Questa mattina, in Vico Lammatari, mi stavo recando a riordinare il nuovo ambulatorio conforme alle nuove direttive. Ho dovuto lasciare il mio, in Piazza Sanità, in quanto non aveva alcun requisito, ma in cui avevo curato una generazione e mezzo di umanità del posto. E’ come lasciare una persona cara. Un contenitore di ricordi, di sentimenti, di fiumi di parole, sorrisi, pianti, a volte anche solenni arrabbiature, lasciato li, incustodito tra quella polvere che sbuca un po’ dappertutto, quando si lascia un luogo caro, come se volesse subito coprire il tutto, sotterrarlo. E proprio nel vicolo accanto dei Lammatari, inamidatori di colletti e camicie del '700, la voce di un vecchio del posto, sbucato da un portone: -“ Dottore, che fine ha fatto il merlo che vi regalò, anni fa Vincenzino o barbiere? Voi forse non sapete che a quel merlo imparai io a parlare”.
E vero, si era persa nel tempo la storia del merlo parlante di Vincenzino. Qualche appunto sui miei diari dei fatti incontrati negli anni, l’ho sempre lasciato, per la mia grafomania, ma del merlo non avevo più nessuna traccia per riprenderlo nel bagaglio della memoria.
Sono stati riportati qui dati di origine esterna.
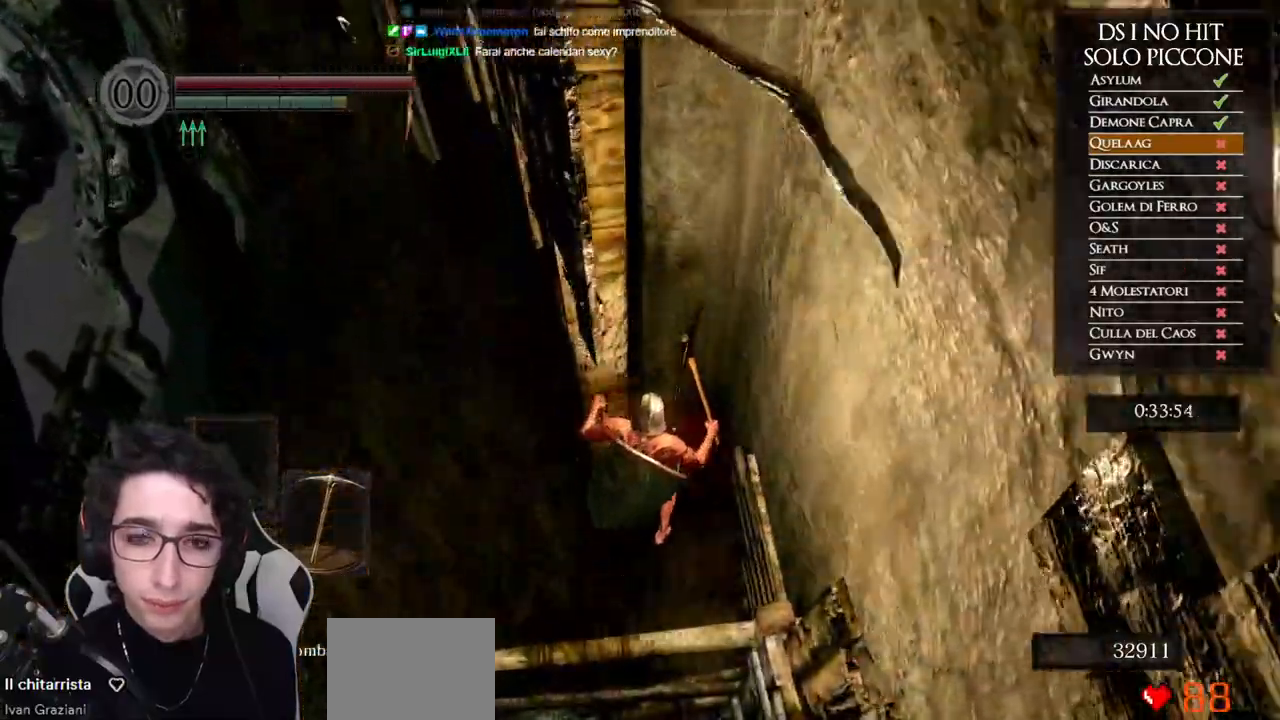
{"dt_ms": 500, "buttons": [], "left_stick": "center", "right_stick": "left", "events": [[300, "right_stick", "left"]]}
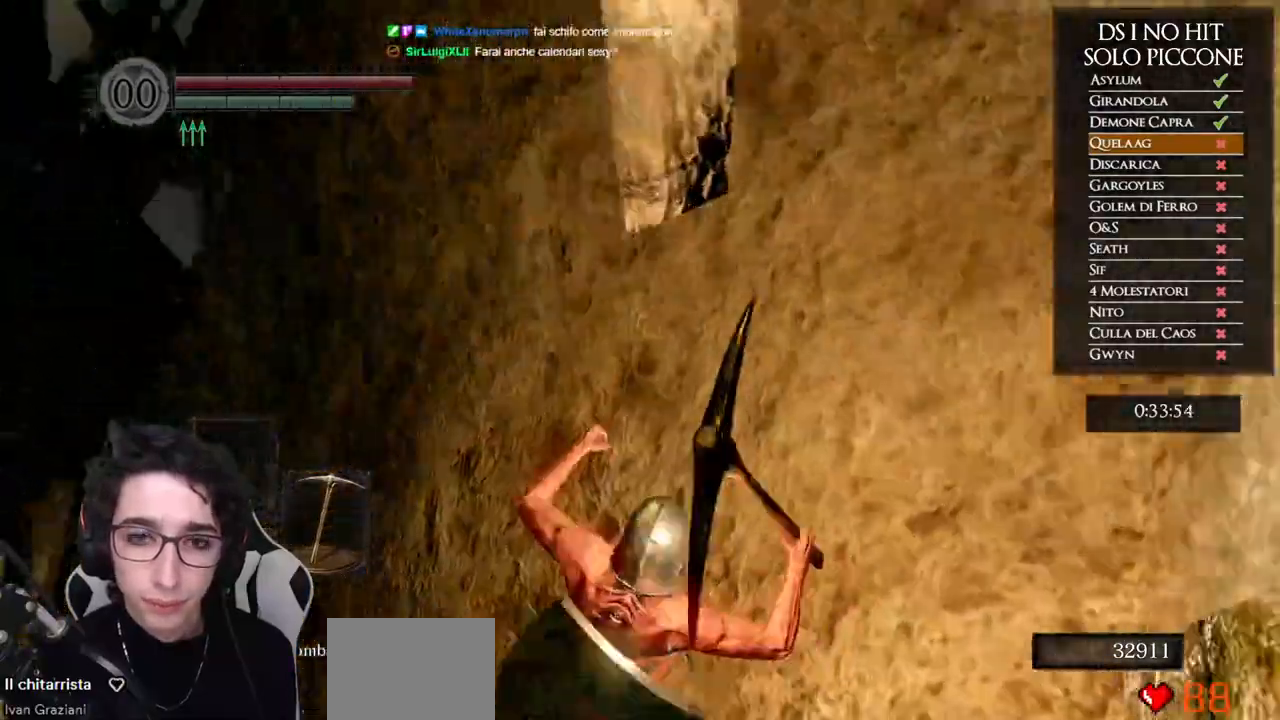
{"dt_ms": 500, "buttons": [], "left_stick": "center", "right_stick": "left", "events": []}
Vincenzino, o barbiere, detto però tra gli intimi “Cacaglia” abitava in cima alla Penninata S.Gennaro con una numerosa famiglia, composta da una moglie abbondante, Terè “a chiatton” che aveva generato una miriade di figli. Vivevano tutti dentro un basso, in più e svariati strati, ma vivevano. Fuori, all’entrata, appesa ad una cordicella una gabbia con un merlo. Mi aveva fatto fermare più volte il suo canto, un gioco di modulazioni sonore ricche, tortuose e incantanti. Vincenzino, affacciato al basso, scorgeva la mia meraviglia e aggiungeva commenti in favore del suo merlo: -“Dovreste sentirlo, quando parla, è una magnificenza, na persona umana, credetemi.-“
Ma io non ebbi mai questo riscontro, durante le mie visite a casa sua.
“-Sapete, è timido, non vi conosce. Deve prima abituarsi alla persona, scusatemi se non ve lo regalo, ma è uno di famiglia”-.
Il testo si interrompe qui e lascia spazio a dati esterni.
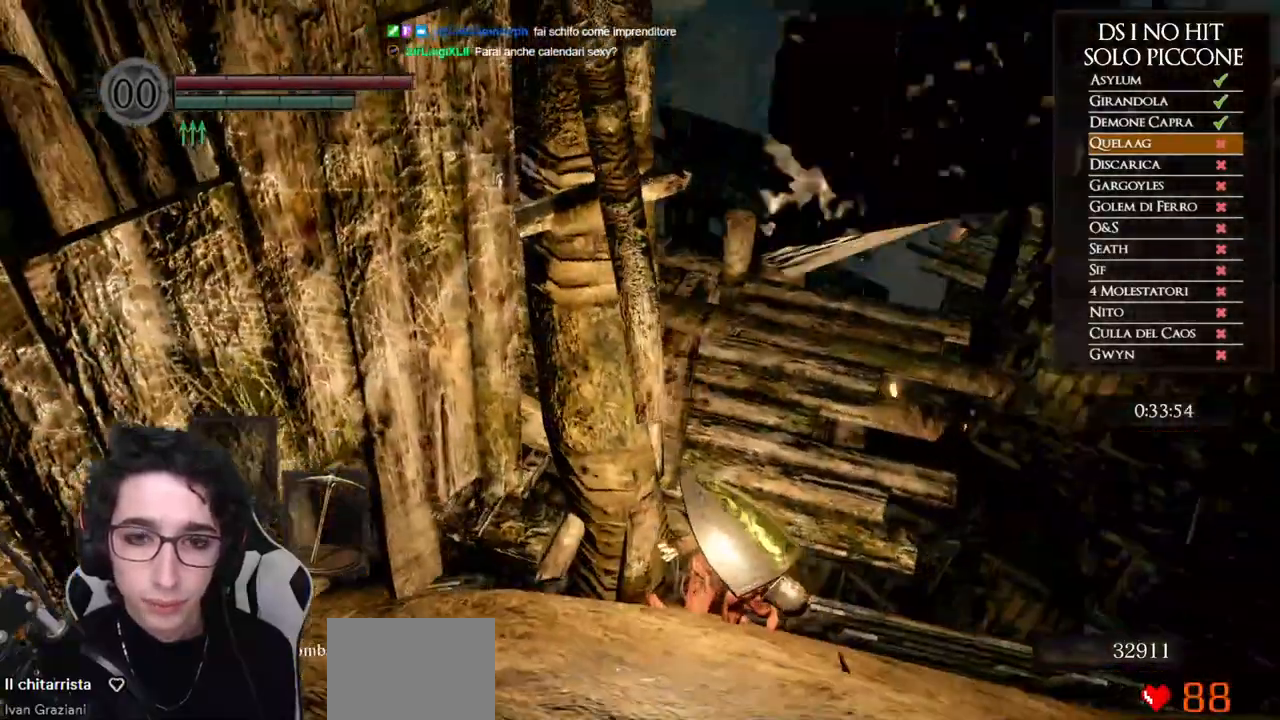
{"dt_ms": 500, "buttons": [], "left_stick": "center", "right_stick": "center", "events": [[500, "right_stick", "center"]]}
Il cuore napoletano lo si riscontra in queste cose. Guai nella mia vita di medico, dire: ” Come è bello quel vaso, quel crocifisso o altro”- La persona si sentiva in dovere di incartarvelo in un foglio di giornale e di imporvi di accettarlo come regalo. Confesso che qualche volta ne ho approfittato!
Passò del tempo, non ricordo quanto, forse anni e un giorno arrivò Vincenzino Cacaglia in ambulatorio. Il volto serio, preoccupato.
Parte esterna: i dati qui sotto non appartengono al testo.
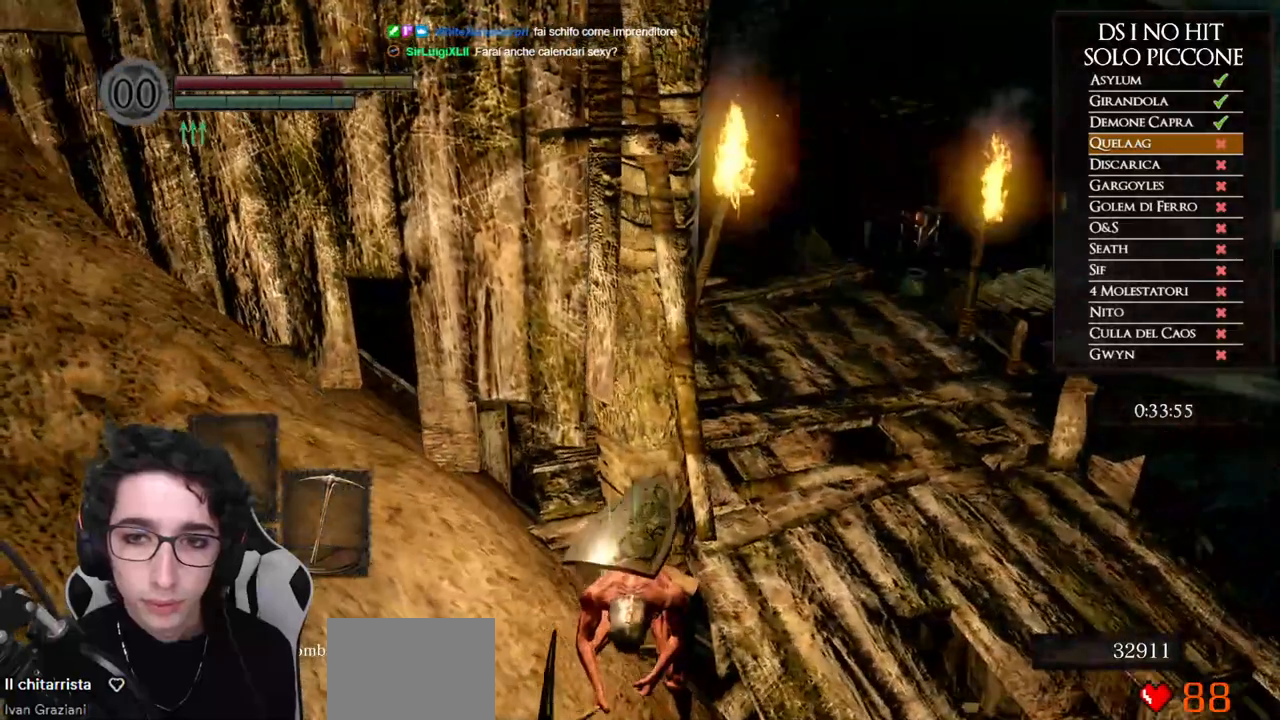
{"dt_ms": 500, "buttons": [], "left_stick": "center", "right_stick": "down", "events": [[483, "right_stick", "down"]]}
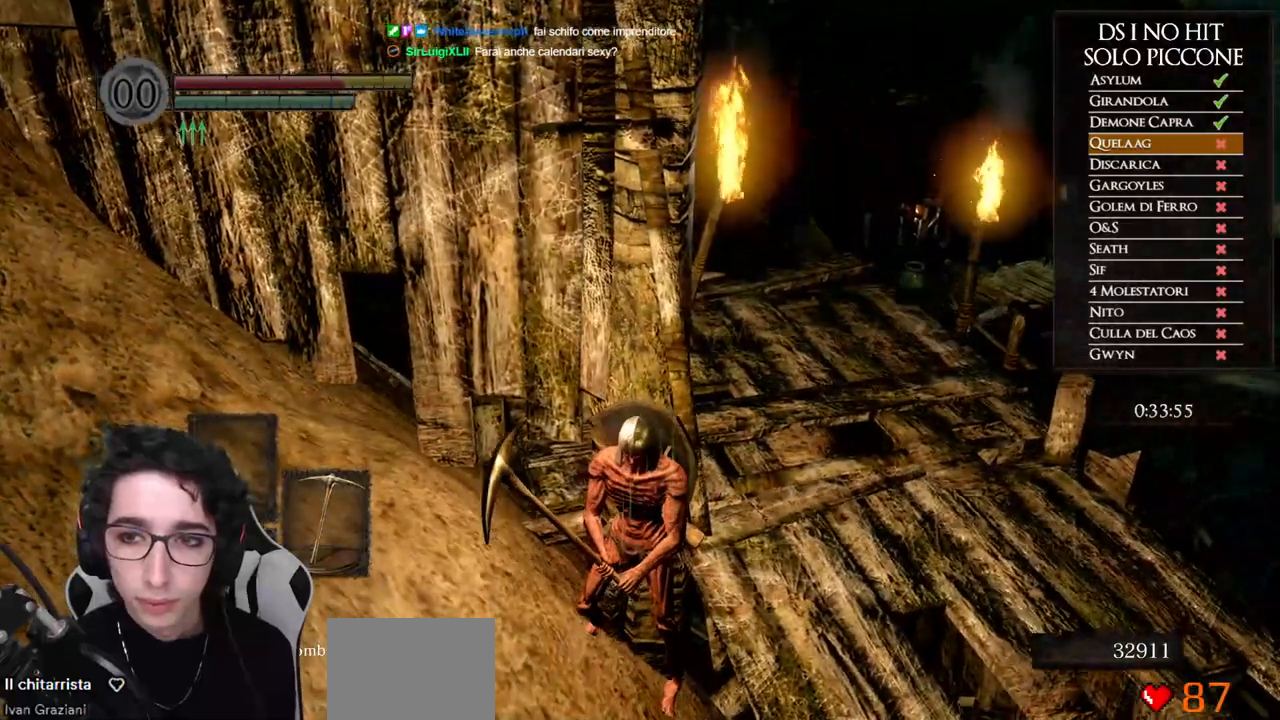
{"dt_ms": 500, "buttons": [], "left_stick": "center", "right_stick": "center", "events": [[100, "right_stick", "center"]]}
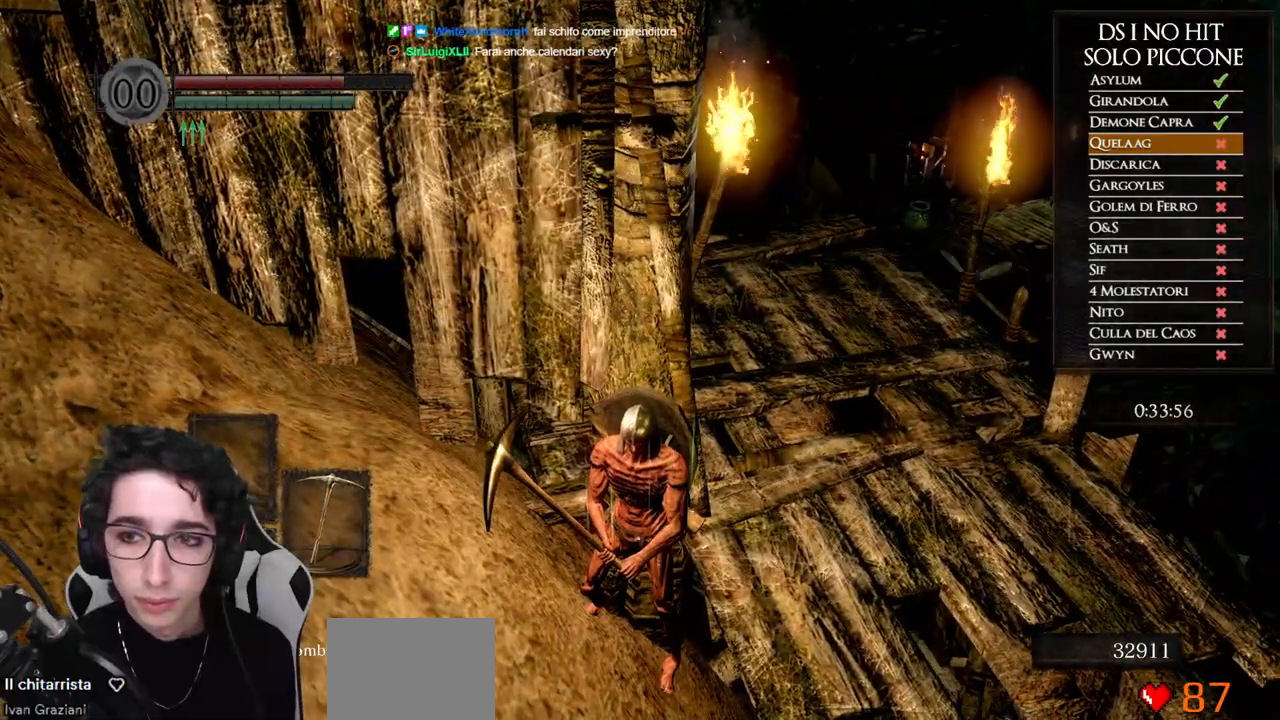
{"dt_ms": 500, "buttons": [], "left_stick": "center", "right_stick": "down-left", "events": [[300, "right_stick", "left"], [433, "right_stick", "down-left"]]}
“- Dotto, ho problemi giuridici con il merlo, ha insultato Peppino o’drink che se l’è presa a male e mi ha sporto denuncia”-.
Ricordo che la cosa mi sembrò del tutto improbabile, ma talmente fantasiosa, uscita da una novella di Calvino, che gli credetti.
-“ Me lo potreste tenere dottò? Ve lo regalerei con enorme piacere, conoscendovi.-“
E il giorno dopo tornai a casa con questa gabbia di grandezza considerevole e con il merlo che fisso sul trespolo mi guardava, muto. Lo posizionai sul balcone della camera da letto, che dava sul cortile. Il merlo restò per parecchi giorni in un mutismo, quasi patologico. Consultazioni telefoniche con Vincenzino, brevi e ansiose che mi rassicurava con: -“E’ timido, il merlo mio, aspettate e vedrete”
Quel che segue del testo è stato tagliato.